Deep generative computed perfusion-deficit mapping of ischaemic stroke

C. Tangwiriyasakul,Pedro Borges,Guilherme Pombo,S. Moriconi,Michael S. Elmalem,P. Wright,Y. Mah,Jane Rondina,S. Ourselin,P. Nachev,M. Cardoso

Published 2026 in Communications Biology

ABSTRACT

Focal deficits in ischaemic stroke arise primarily from impaired perfusion downstream of a critical vascular occlusion. Though the consequent parenchymal lesion is traditionally used to predict clinical deficits, the underlying pattern of disrupted perfusion provides information upstream of the lesion, potentially yielding earlier predictive and localising signals. We previously developed a technique to compute perfusion maps from routine CT and CT angiography (CTA), an imaging modality widely deployed in clinical practice and available at large data scales. Analysing computed perfusion maps (derived from CT and CTA) from 1393 CTA-imaged patients with confirmed acute ischaemic stroke, here we use deep generative perfusion-deficit inference to localise the neural substrates of NIHSS sub-scores, explicitly disentangling the distinct topologies of disrupted perfusion and neural dependence.
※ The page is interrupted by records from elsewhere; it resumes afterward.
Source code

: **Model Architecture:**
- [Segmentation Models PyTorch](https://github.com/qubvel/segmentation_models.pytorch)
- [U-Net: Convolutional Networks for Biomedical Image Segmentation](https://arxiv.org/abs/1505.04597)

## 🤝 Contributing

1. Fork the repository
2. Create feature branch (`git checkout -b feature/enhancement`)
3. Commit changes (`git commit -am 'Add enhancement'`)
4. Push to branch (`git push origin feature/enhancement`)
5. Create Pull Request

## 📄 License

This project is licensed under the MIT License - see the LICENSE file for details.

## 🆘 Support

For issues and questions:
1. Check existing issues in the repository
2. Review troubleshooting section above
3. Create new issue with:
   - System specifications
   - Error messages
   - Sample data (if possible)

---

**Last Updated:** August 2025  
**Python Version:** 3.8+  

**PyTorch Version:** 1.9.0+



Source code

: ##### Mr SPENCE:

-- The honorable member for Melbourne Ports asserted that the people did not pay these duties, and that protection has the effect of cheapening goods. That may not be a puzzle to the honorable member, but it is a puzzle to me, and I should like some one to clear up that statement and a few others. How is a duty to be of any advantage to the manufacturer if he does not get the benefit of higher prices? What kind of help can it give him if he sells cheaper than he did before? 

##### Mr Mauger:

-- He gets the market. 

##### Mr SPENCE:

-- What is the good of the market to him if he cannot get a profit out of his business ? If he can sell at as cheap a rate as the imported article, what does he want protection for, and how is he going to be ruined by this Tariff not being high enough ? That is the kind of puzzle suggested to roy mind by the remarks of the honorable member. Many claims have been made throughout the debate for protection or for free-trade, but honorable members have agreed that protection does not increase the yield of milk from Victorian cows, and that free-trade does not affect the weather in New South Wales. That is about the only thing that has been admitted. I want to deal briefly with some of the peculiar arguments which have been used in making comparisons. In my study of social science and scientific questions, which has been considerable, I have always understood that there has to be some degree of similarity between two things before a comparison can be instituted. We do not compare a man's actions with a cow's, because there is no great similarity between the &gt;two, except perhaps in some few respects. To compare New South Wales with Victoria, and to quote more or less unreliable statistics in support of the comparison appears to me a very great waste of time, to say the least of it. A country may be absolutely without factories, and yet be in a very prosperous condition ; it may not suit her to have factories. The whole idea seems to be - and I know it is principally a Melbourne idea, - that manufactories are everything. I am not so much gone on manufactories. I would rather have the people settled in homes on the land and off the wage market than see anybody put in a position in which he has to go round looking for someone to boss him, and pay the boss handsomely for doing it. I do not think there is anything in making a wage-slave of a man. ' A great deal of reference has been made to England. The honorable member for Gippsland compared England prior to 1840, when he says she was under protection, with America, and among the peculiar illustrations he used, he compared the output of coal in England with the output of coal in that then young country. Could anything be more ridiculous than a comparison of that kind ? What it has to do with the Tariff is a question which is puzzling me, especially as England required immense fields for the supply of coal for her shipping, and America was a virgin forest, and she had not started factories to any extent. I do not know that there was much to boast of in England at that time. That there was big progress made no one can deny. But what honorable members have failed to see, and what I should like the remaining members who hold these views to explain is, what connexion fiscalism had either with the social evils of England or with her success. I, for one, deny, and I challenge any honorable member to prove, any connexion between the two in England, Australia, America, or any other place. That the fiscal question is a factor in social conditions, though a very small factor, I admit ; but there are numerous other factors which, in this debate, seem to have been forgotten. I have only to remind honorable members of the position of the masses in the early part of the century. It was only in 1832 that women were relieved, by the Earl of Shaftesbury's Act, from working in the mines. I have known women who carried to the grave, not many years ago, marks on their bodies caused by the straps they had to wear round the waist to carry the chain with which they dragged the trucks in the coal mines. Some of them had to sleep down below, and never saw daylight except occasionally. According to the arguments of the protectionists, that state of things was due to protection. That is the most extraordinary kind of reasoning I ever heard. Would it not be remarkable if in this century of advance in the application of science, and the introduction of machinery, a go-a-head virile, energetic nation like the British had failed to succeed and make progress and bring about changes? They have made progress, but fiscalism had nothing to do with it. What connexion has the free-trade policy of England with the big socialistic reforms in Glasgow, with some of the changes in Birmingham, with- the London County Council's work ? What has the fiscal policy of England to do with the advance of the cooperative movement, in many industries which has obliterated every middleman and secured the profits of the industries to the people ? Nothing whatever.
We show that our approach replicates known lesion-deficit relations without knowledge of the lesion itself and reveals novel neural dependents. The high achieved anatomical fidelity suggests acute CTA-derived computed perfusion maps may be of substantial clinical and scientific value in rich phenotyping of acute stroke. By relying only on an imaging modality well-established in the hyperacute setting, deep generative perfusion-deficit inference could power highly expressive models of functional anatomical relations in ischaemic stroke within the critical pre-interventional window. Deep generative perfusion-deficit mapping of CTA-derived computed perfusion maps in 1,393 patients reveals the neural substrates of clinical deficits in the hyperacute phase of ischaemic stroke.